** Work to complete **
Restate word for word the entries below, starting with the line with "(IHC) histopathology image" and continuing through the line with "cells are negative". Include both of those lines and no others.

━━━━━━━━━━━━━━━━━━━━

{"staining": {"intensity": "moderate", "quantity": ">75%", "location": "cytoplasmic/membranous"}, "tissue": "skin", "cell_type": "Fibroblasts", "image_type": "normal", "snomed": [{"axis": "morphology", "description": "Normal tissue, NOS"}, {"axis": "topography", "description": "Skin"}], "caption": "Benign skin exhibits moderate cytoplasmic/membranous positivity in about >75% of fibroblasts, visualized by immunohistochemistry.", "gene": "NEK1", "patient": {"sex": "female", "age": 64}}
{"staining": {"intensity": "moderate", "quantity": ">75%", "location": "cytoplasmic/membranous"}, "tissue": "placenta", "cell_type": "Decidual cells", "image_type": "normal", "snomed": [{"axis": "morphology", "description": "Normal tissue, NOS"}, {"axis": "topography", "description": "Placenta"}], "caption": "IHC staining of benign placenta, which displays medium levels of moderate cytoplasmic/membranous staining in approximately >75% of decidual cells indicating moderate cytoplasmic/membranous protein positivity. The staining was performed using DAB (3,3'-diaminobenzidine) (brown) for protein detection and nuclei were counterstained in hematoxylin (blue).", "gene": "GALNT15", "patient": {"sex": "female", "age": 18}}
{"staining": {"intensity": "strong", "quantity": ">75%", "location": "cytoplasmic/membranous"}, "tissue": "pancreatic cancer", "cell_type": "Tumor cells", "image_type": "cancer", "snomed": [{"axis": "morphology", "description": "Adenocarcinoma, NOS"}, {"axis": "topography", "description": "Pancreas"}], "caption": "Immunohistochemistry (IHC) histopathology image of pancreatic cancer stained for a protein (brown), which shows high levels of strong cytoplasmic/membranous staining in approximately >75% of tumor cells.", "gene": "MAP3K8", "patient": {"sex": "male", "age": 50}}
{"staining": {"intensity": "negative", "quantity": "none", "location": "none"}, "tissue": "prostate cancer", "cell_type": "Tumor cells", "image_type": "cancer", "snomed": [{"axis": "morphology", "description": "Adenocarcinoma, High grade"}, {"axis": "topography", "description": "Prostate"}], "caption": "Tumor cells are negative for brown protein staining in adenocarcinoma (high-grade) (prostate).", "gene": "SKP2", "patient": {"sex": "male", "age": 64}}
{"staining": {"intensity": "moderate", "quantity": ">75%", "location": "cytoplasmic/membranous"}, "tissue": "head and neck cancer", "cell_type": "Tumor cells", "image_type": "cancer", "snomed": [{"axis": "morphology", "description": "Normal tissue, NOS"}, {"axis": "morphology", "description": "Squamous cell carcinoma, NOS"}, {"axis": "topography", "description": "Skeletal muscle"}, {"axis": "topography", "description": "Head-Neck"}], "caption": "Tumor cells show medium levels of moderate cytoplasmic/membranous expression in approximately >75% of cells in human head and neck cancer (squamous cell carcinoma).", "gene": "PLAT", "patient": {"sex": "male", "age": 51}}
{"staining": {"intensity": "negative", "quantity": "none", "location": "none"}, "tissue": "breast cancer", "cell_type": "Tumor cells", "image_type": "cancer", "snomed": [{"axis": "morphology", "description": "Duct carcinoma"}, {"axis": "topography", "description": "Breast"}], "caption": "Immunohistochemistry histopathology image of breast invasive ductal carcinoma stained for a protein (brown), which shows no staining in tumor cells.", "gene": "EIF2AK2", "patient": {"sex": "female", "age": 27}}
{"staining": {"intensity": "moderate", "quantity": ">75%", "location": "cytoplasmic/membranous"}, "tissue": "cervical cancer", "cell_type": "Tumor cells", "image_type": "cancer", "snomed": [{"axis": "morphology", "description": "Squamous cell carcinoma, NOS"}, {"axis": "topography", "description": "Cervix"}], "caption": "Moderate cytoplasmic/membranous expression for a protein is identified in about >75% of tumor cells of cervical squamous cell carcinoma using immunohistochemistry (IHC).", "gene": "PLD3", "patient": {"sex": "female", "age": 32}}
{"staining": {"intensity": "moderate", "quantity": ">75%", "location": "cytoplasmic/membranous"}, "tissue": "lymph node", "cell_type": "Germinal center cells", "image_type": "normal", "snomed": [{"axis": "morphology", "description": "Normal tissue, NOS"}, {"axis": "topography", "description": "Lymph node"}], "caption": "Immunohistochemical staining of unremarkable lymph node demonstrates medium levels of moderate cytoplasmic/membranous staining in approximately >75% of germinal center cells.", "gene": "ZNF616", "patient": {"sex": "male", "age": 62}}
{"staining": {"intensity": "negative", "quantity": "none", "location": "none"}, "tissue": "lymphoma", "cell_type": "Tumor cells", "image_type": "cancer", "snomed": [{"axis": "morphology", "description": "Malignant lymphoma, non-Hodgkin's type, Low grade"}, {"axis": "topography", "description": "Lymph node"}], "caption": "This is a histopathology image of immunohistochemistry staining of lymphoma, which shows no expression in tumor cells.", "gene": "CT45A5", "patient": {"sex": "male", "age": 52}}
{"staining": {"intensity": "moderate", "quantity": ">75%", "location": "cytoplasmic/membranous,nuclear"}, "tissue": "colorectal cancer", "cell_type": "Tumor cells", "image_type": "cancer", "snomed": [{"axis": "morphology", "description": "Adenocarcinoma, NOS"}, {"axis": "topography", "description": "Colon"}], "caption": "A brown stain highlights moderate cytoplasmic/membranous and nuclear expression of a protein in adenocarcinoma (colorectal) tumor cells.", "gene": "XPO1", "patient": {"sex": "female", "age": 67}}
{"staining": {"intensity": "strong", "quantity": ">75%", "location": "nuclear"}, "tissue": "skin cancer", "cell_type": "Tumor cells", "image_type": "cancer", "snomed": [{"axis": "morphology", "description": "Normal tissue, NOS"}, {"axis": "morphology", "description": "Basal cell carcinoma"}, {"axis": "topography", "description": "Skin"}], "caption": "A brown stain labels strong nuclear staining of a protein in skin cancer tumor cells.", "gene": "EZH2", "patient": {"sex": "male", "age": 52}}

━━━━━━━━━━━━━━━━━━━━

** Answer section **
{"staining": {"intensity": "strong", "quantity": ">75%", "location": "cytoplasmic/membranous"}, "tissue": "pancreatic cancer", "cell_type": "Tumor cells", "image_type": "cancer", "snomed": [{"axis": "morphology", "description": "Adenocarcinoma, NOS"}, {"axis": "topography", "description": "Pancreas"}], "caption": "Immunohistochemistry (IHC) histopathology image of pancreatic cancer stained for a protein (brown), which shows high levels of strong cytoplasmic/membranous staining in approximately >75% of tumor cells.", "gene": "MAP3K8", "patient": {"sex": "male", "age": 50}}
{"staining": {"intensity": "negative", "quantity": "none", "location": "none"}, "tissue": "prostate cancer", "cell_type": "Tumor cells", "image_type": "cancer", "snomed": [{"axis": "morphology", "description": "Adenocarcinoma, High grade"}, {"axis": "topography", "description": "Prostate"}], "caption": "Tumor cells are negative for brown protein staining in adenocarcinoma (high-grade) (prostate).", "gene": "SKP2", "patient": {"sex": "male", "age": 64}}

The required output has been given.